DATA SUPPLIED:
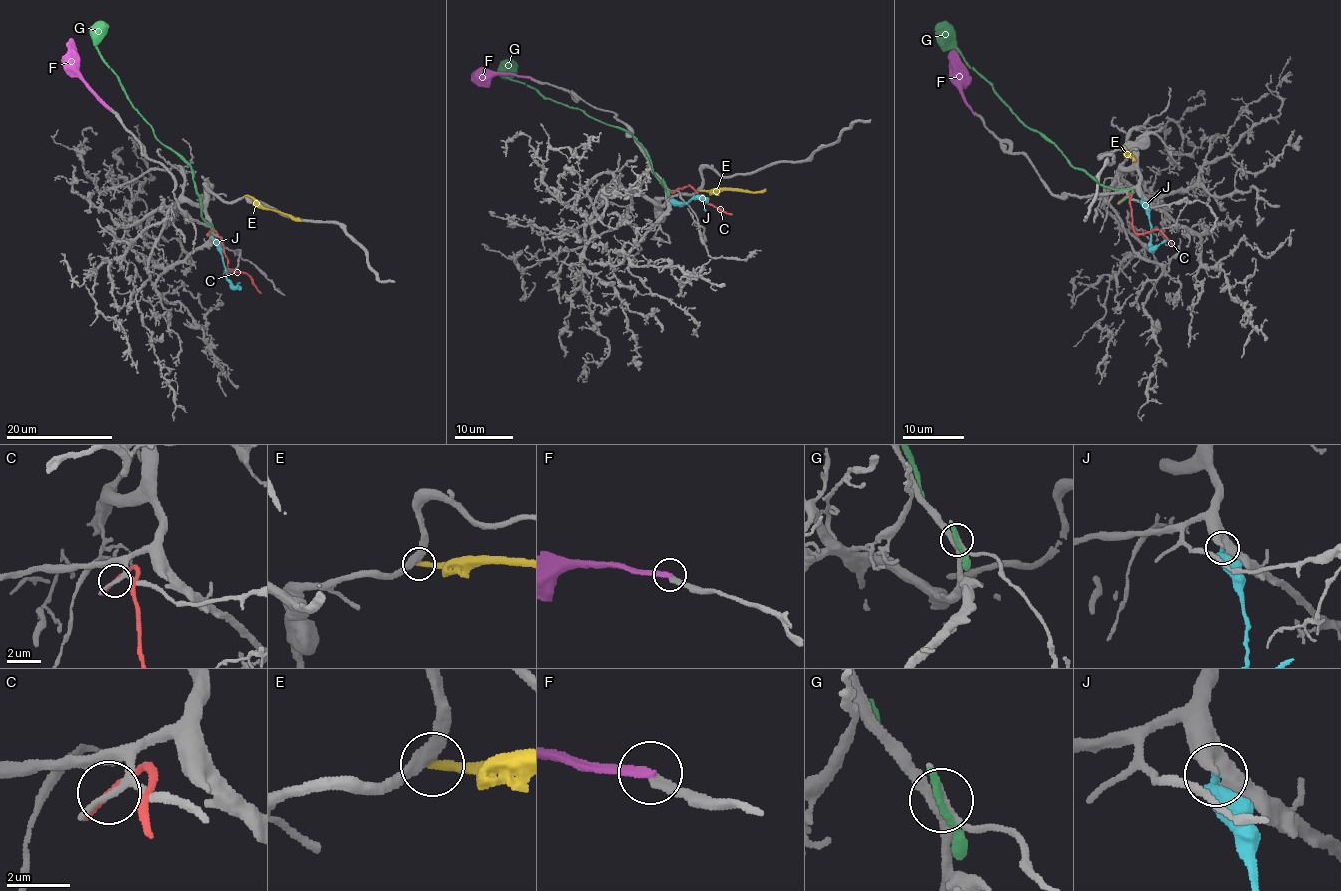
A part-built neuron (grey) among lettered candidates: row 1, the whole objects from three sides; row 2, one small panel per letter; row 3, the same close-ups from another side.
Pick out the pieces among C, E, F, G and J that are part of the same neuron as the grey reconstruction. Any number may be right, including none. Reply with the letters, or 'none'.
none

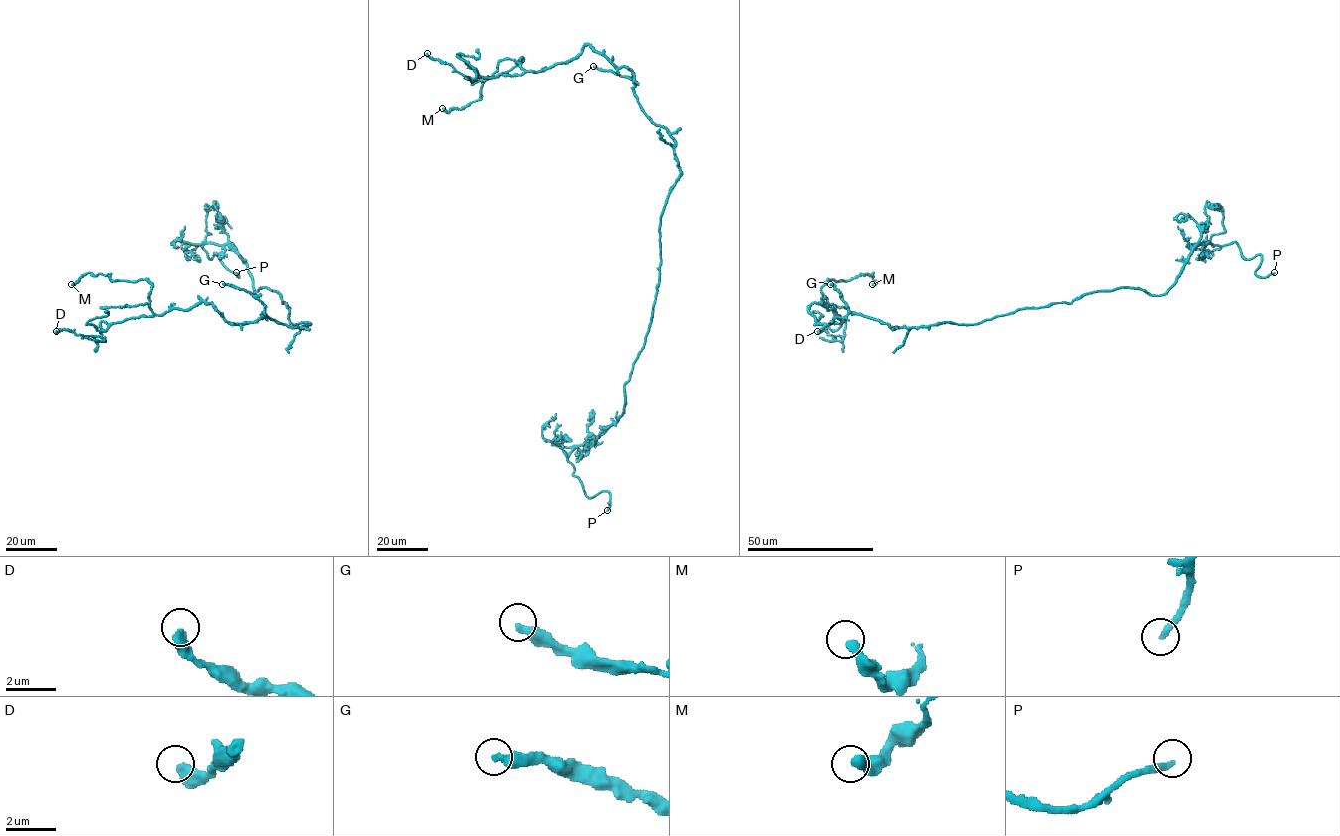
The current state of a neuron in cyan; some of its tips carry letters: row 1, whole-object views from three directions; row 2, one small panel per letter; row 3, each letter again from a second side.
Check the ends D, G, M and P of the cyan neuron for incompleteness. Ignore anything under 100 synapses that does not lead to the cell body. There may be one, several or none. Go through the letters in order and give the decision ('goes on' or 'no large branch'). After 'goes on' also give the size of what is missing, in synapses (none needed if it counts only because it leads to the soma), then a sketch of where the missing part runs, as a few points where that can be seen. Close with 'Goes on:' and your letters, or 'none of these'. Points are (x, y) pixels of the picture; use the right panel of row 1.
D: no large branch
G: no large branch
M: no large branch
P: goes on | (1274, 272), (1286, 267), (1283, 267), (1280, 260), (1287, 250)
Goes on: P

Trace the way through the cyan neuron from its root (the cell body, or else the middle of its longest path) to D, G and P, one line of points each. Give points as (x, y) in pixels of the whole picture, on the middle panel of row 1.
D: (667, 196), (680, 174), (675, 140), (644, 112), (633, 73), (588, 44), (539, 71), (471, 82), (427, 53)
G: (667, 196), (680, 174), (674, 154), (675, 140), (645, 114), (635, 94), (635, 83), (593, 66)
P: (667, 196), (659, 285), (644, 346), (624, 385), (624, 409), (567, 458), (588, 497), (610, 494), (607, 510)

...

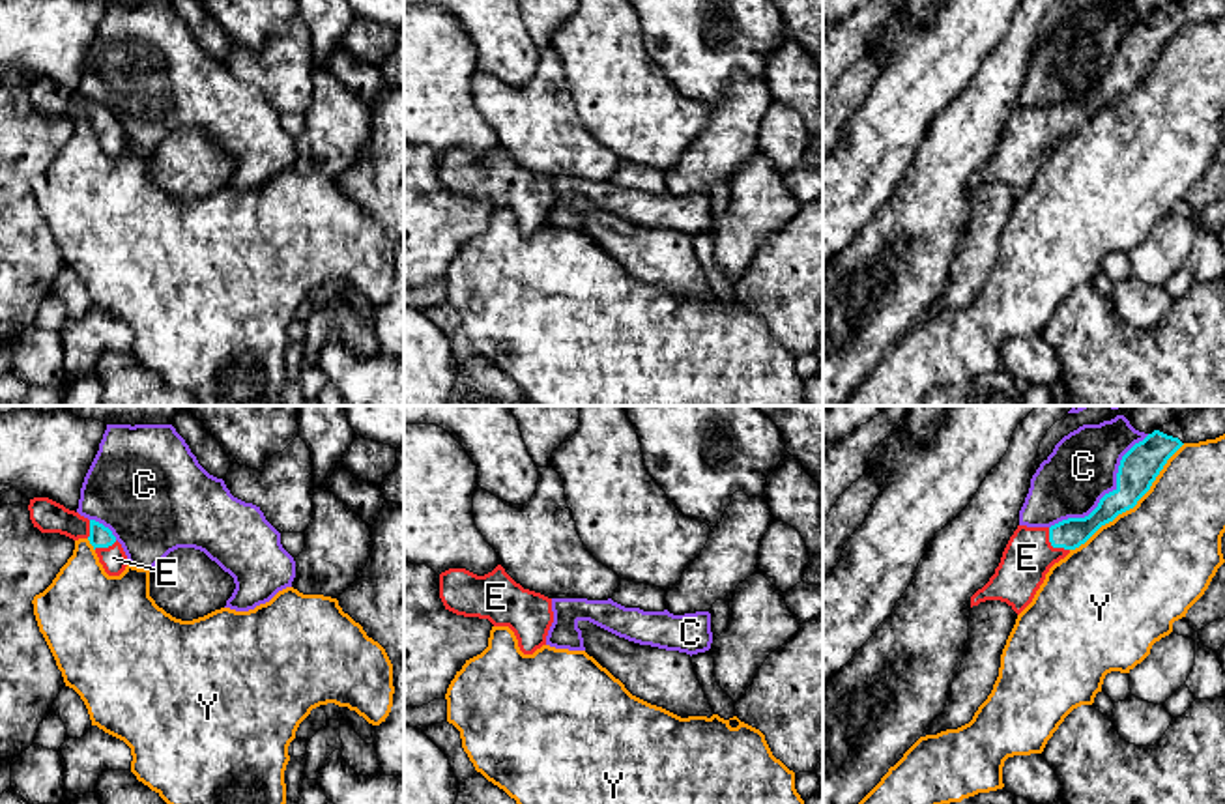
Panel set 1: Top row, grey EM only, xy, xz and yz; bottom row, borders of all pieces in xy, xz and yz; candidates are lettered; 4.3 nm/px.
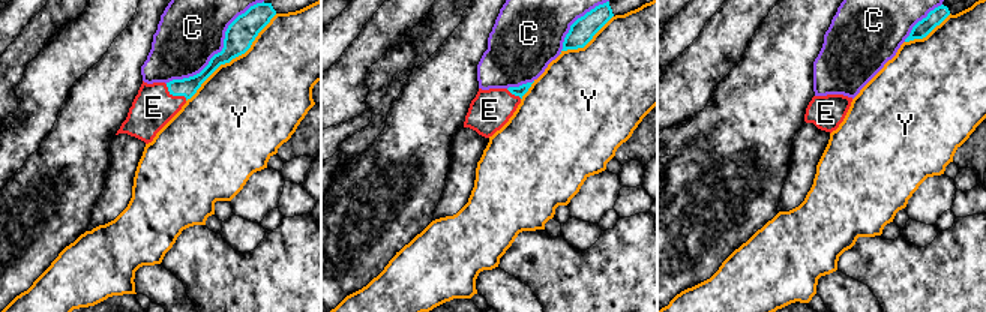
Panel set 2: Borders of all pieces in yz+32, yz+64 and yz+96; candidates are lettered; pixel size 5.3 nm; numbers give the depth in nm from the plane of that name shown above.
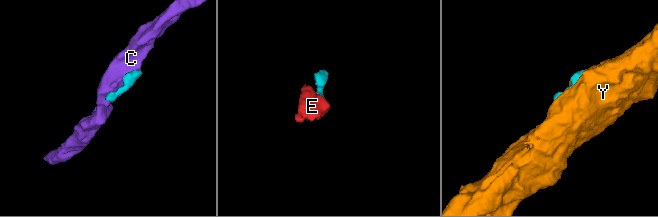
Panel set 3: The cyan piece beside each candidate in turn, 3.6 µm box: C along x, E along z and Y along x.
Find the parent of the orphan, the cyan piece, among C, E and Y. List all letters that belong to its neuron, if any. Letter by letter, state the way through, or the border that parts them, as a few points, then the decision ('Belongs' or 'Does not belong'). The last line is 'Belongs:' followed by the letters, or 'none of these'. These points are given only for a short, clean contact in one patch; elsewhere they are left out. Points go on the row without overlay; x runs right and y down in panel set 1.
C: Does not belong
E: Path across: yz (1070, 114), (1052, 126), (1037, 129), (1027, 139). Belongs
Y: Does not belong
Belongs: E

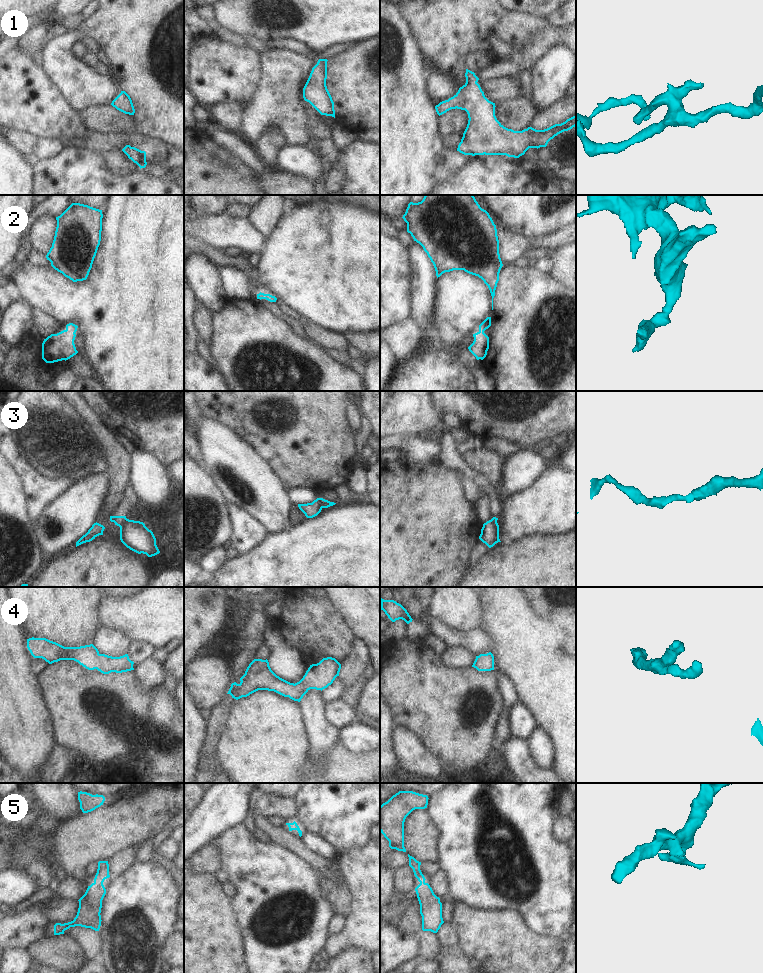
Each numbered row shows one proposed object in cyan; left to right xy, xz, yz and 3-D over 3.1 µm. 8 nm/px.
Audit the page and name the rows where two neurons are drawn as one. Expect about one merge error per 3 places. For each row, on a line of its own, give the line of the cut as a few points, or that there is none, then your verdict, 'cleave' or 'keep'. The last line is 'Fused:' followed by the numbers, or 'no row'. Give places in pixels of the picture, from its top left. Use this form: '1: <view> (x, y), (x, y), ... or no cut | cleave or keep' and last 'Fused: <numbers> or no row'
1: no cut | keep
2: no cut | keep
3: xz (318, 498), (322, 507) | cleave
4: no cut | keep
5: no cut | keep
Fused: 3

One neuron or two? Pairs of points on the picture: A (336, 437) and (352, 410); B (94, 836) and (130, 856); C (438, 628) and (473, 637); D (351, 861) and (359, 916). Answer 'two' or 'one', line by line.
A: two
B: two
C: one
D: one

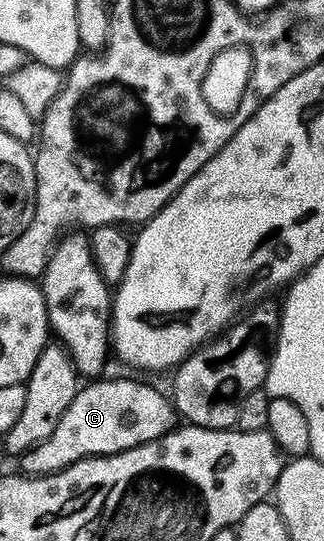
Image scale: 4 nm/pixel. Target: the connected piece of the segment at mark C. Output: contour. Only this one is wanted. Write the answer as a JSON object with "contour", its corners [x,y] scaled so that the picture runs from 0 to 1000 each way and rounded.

TASK TO COMPLETE:
Check each line of the data above, and please copy the ones in which the string "lettered" occurs.

TASK RESPONSE:
A part-built neuron (grey) among lettered candidates: row 1, the whole objects from three sides; row 2, one small panel per letter; row 3, the same close-ups from another side.
Panel set 1: Top row, grey EM only, xy, xz and yz; bottom row, borders of all pieces in xy, xz and yz; candidates are lettered; 4.3 nm/px.
Panel set 2: Borders of all pieces in yz+32, yz+64 and yz+96; candidates are lettered; pixel size 5.3 nm; numbers give the depth in nm from the plane of that name shown above.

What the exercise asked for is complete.